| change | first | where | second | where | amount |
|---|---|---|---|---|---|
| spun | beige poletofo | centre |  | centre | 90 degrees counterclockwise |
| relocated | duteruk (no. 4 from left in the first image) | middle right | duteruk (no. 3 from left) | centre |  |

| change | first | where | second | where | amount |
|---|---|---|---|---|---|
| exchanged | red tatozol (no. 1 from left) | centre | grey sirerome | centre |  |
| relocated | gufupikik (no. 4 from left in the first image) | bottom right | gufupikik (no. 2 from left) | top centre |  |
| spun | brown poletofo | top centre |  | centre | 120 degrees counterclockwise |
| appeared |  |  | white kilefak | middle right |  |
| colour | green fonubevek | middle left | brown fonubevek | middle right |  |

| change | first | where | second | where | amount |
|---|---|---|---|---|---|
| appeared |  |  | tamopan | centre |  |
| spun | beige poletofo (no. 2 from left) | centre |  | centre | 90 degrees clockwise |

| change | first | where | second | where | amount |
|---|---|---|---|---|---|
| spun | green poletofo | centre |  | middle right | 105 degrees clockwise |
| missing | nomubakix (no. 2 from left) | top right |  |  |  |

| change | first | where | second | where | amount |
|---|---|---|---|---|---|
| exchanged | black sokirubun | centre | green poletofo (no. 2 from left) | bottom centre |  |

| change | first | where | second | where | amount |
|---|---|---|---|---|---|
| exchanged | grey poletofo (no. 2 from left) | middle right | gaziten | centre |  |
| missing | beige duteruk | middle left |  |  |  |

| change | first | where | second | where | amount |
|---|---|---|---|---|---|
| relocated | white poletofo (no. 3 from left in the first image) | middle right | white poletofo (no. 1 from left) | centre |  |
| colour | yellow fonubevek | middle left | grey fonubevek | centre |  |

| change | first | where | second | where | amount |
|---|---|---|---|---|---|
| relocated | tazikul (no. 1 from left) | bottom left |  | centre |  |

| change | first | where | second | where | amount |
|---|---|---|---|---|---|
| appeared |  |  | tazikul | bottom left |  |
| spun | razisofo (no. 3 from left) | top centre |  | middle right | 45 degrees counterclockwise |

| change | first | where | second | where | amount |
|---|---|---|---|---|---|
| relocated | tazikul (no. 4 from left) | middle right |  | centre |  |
————————
Transcribe the full listing, word for word.

**ANSWER**
| change | first | where | second | where | amount |
|---|---|---|---|---|---|
| spun | beige poletofo | centre |  | centre | 90 degrees counterclockwise |
| relocated | duteruk (no. 4 from left in the first image) | middle right | duteruk (no. 3 from left) | centre |  |

| change | first | where | second | where | amount |
|---|---|---|---|---|---|
| exchanged | red tatozol (no. 1 from left) | centre | grey sirerome | centre |  |
| relocated | gufupikik (no. 4 from left in the first image) | bottom right | gufupikik (no. 2 from left) | top centre |  |
| spun | brown poletofo | top centre |  | centre | 120 degrees counterclockwise |
| appeared |  |  | white kilefak | middle right |  |
| colour | green fonubevek | middle left | brown fonubevek | middle right |  |

| change | first | where | second | where | amount |
|---|---|---|---|---|---|
| appeared |  |  | tamopan | centre |  |
| spun | beige poletofo (no. 2 from left) | centre |  | centre | 90 degrees clockwise |

| change | first | where | second | where | amount |
|---|---|---|---|---|---|
| spun | green poletofo | centre |  | middle right | 105 degrees clockwise |
| missing | nomubakix (no. 2 from left) | top right |  |  |  |

| change | first | where | second | where | amount |
|---|---|---|---|---|---|
| exchanged | black sokirubun | centre | green poletofo (no. 2 from left) | bottom centre |  |

| change | first | where | second | where | amount |
|---|---|---|---|---|---|
| exchanged | grey poletofo (no. 2 from left) | middle right | gaziten | centre |  |
| missing | beige duteruk | middle left |  |  |  |

| change | first | where | second | where | amount |
|---|---|---|---|---|---|
| relocated | white poletofo (no. 3 from left in the first image) | middle right | white poletofo (no. 1 from left) | centre |  |
| colour | yellow fonubevek | middle left | grey fonubevek | centre |  |

| change | first | where | second | where | amount |
|---|---|---|---|---|---|
| relocated | tazikul (no. 1 from left) | bottom left |  | centre |  |

| change | first | where | second | where | amount |
|---|---|---|---|---|---|
| appeared |  |  | tazikul | bottom left |  |
| spun | razisofo (no. 3 from left) | top centre |  | middle right | 45 degrees counterclockwise |

| change | first | where | second | where | amount |
|---|---|---|---|---|---|
| relocated | tazikul (no. 4 from left) | middle right |  | centre |  |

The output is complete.